Kutipan Esai:
══════

DARI SEBUAH PERCAKAPAN: TENTANG NILAI-NILAI
KEINDONESIAAN

Oleh Tangkisan Letug

Sabtu malam kemarin aku menonton sebuah film yang
berjudul “Fiddler On The Roof” karya sutradara Norman
Jewison. Kisahnya bercerita tentang seorang miskin
bernama Tevye (Topo) sebagai “tukang susu” (milkman)
yang dengan tegarnya menghadapi penindasan di bawah
Tsar Rusia.  Sebagai orang Yahudi, dia sangat kuat
menjaga tradisi nilai-nilai leluhurnya. Digambarkan
pula bagaimana nilai-nilai tradisi membantunya
menghadapi masa-masa sulit. Kebanggaan sebagai seorang
Yahudi tidak menghalangi untuk bergaul dengan
tetangganya yang bukan Yahudi. Ia pun tetap merasa
sebagai bagian dari warga Rusia.

══════

Tujuan Latihan:
Lanjutkan esai tentang nilai-nilai keindonesiaan di atas, dimulai tepat setelah kalimat terakhirnya. Data tidak berhubungan dengan esai tentang nilai-nilai keindonesiaan di atas.

Data yang Disediakan:
══════

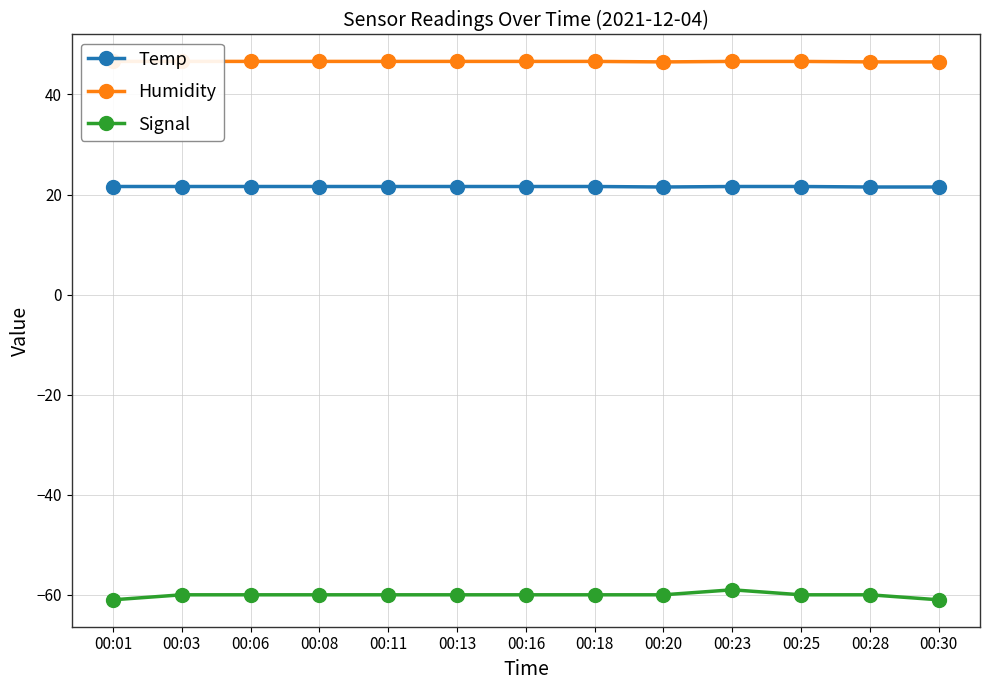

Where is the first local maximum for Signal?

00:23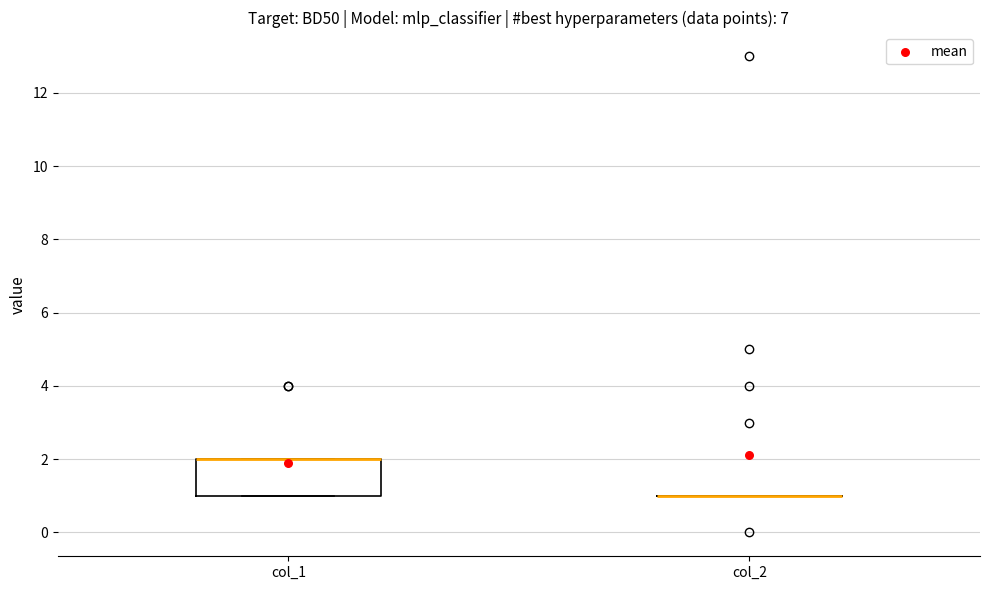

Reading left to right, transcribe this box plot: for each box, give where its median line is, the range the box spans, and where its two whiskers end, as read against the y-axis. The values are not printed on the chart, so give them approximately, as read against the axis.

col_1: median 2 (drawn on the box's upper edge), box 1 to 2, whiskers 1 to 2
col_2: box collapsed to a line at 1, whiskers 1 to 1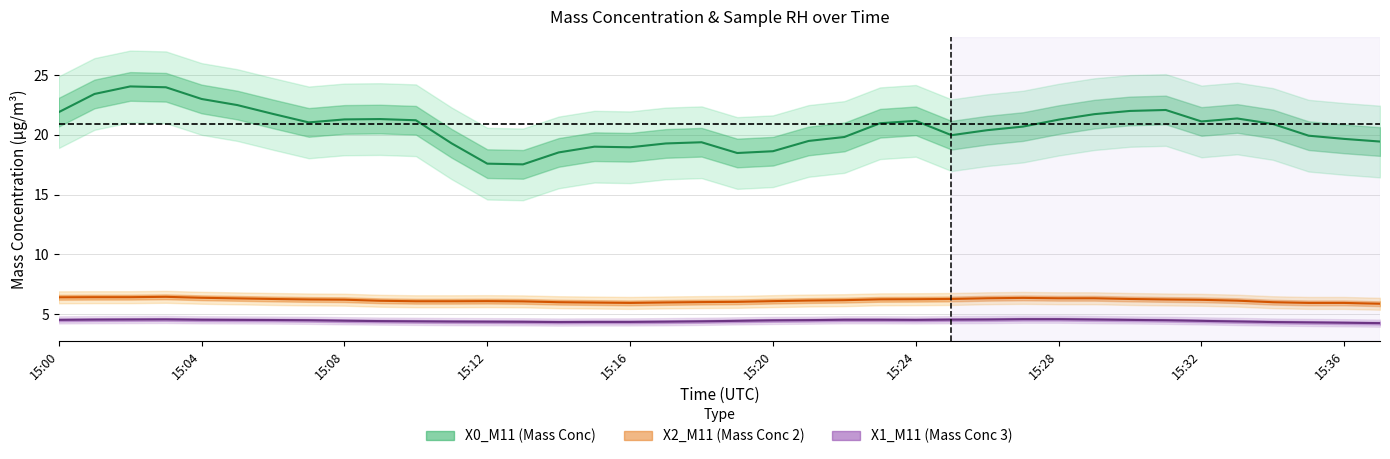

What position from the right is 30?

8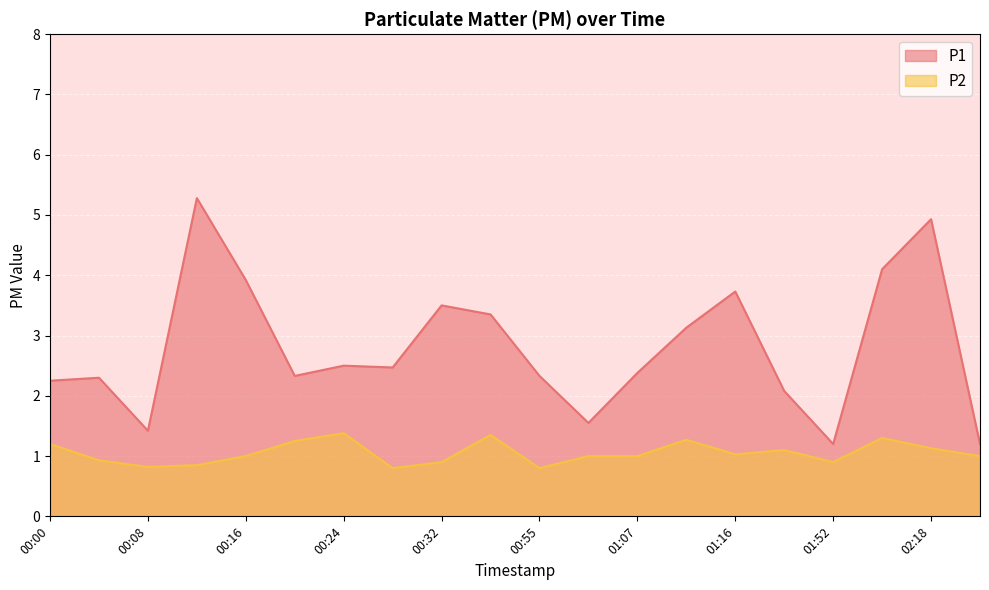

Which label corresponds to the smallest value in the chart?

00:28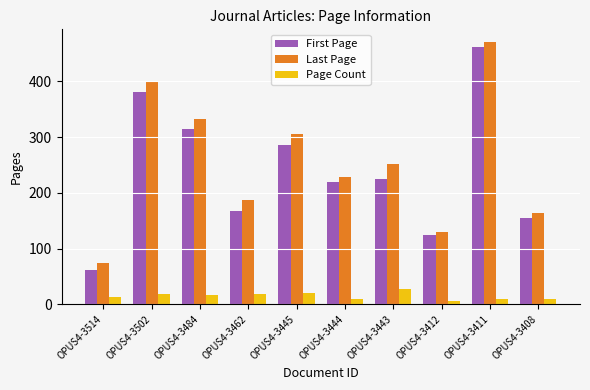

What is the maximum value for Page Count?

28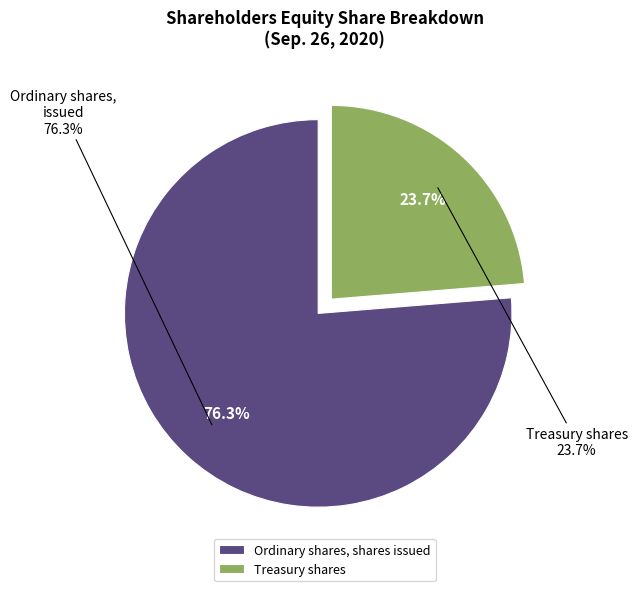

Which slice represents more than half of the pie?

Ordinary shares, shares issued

══════

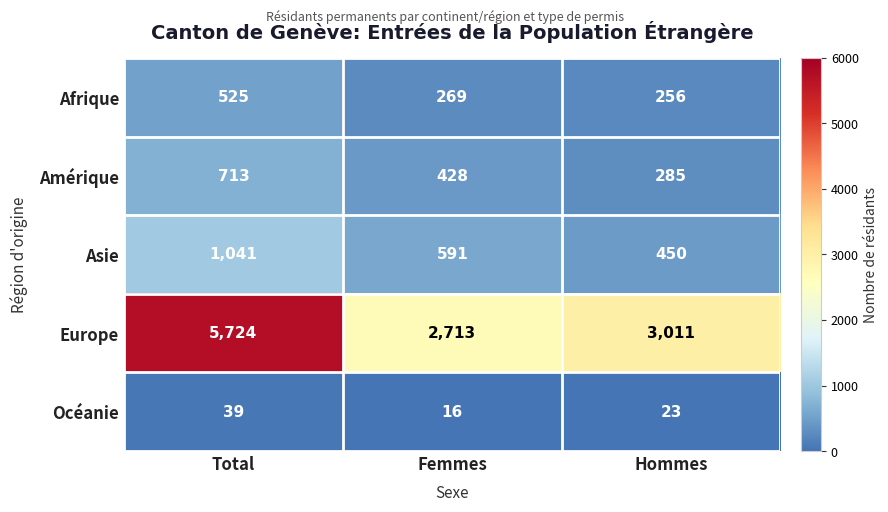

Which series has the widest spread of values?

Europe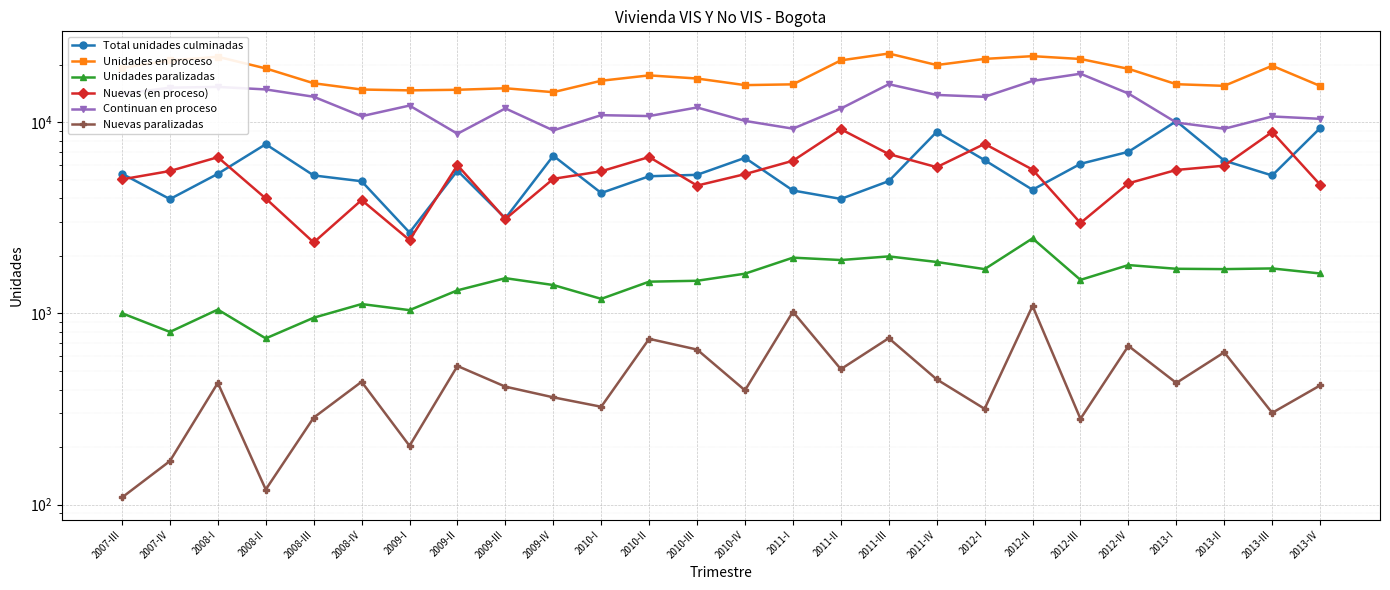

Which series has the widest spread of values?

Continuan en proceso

══════

Hasil Latihan:
Lalu pagi ini, di saat makan pagi, seorang teman
menggelitik dengan pertanyaan tentang “national
pride”. Ia bertanya secara retorikal, “Masihkah kita
memiliki kebanggaan nasional ketika begitu derasnya
arus luar negeri mempengaruhi kita?” Lalu dia menyebut
satu faktor kebanggaan nasional Indonesia yang mungkin
masih ada yakni soal bahasa nasional, bahasa
Indonesia. Ini satu faktor pengikat kebangsaan kita
yang masih ada sampai hari ini.  

Pertanyaan tentang “national pride” itu kiranya
mengena pada inti persoalan ikatan kebangsaan. Dengan
cara lain, pertanyaan itu bisa dirumuskan demikian,
“Apakah faktor pengikat jati diri kita sebagai bangsa
Indonesia, ketika kepentingan daerah dalam hal
keadilan, kesejahteraan dan kebudayaan terancam?” Bila
Soekarno dahulu dengan gigihnya meletakkan dasar-dasar
kebangsaan pada pengalaman senasib-sepenanggungan di
bawah penjajahan kolonialisme Belanda,  sekarang ini
semakin kentara rapuhnya dasar itu karena pengalaman
senasib-sepenanggungan yang dulu pernah diakui ada
kian luntur saja. Apakah faktor-faktor dekadensi
kebangsaan kita?

Pengalaman senasib-sepenanggungan itu mengandaikan
tumbuhnya solidaritas otentik antar anak bangsa.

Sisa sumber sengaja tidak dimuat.